What you need to do:
The whole of the data is to be duplicated precisely.

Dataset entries
§

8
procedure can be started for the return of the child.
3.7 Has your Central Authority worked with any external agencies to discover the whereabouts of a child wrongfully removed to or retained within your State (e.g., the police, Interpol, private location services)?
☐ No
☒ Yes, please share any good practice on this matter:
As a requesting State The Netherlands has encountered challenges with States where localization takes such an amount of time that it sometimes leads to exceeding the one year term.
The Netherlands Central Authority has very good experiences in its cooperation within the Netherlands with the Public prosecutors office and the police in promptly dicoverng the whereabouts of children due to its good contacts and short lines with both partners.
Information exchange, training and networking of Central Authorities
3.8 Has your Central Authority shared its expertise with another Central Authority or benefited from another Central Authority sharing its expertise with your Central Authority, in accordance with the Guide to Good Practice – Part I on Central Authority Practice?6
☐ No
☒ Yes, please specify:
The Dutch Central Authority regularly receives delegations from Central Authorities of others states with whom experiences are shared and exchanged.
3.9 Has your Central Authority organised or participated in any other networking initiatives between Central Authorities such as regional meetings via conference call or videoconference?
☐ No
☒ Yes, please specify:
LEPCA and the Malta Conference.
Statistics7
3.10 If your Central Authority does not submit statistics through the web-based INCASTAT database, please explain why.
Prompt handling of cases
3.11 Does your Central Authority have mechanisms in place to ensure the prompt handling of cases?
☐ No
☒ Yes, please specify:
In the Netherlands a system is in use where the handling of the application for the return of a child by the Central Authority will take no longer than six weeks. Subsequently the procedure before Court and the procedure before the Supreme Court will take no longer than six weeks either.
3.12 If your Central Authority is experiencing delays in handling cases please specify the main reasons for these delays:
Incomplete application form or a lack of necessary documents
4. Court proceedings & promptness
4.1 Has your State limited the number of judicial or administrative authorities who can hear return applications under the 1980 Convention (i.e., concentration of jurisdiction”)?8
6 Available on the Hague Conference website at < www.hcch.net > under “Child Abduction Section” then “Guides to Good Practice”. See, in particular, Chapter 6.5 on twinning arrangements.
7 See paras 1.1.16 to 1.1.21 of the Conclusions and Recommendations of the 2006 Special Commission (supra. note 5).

§

Final answer:
8
procedure can be started for the return of the child.
3.7 Has your Central Authority worked with any external agencies to discover the whereabouts of a child wrongfully removed to or retained within your State (e.g., the police, Interpol, private location services)?
☐ No
☒ Yes, please share any good practice on this matter:
As a requesting State The Netherlands has encountered challenges with States where localization takes such an amount of time that it sometimes leads to exceeding the one year term.
The Netherlands Central Authority has very good experiences in its cooperation within the Netherlands with the Public prosecutors office and the police in promptly dicoverng the whereabouts of children due to its good contacts and short lines with both partners.
Information exchange, training and networking of Central Authorities
3.8 Has your Central Authority shared its expertise with another Central Authority or benefited from another Central Authority sharing its expertise with your Central Authority, in accordance with the Guide to Good Practice – Part I on Central Authority Practice?6
☐ No
☒ Yes, please specify:
The Dutch Central Authority regularly receives delegations from Central Authorities of others states with whom experiences are shared and exchanged.
3.9 Has your Central Authority organised or participated in any other networking initiatives between Central Authorities such as regional meetings via conference call or videoconference?
☐ No
☒ Yes, please specify:
LEPCA and the Malta Conference.
Statistics7
3.10 If your Central Authority does not submit statistics through the web-based INCASTAT database, please explain why.
Prompt handling of cases
3.11 Does your Central Authority have mechanisms in place to ensure the prompt handling of cases?
☐ No
☒ Yes, please specify:
In the Netherlands a system is in use where the handling of the application for the return of a child by the Central Authority will take no longer than six weeks. Subsequently the procedure before Court and the procedure before the Supreme Court will take no longer than six weeks either.
3.12 If your Central Authority is experiencing delays in handling cases please specify the main reasons for these delays:
Incomplete application form or a lack of necessary documents
4. Court proceedings & promptness
4.1 Has your State limited the number of judicial or administrative authorities who can hear return applications under the 1980 Convention (i.e., concentration of jurisdiction”)?8
6 Available on the Hague Conference website at < www.hcch.net > under “Child Abduction Section” then “Guides to Good Practice”. See, in particular, Chapter 6.5 on twinning arrangements.
7 See paras 1.1.16 to 1.1.21 of the Conclusions and Recommendations of the 2006 Special Commission (supra. note 5).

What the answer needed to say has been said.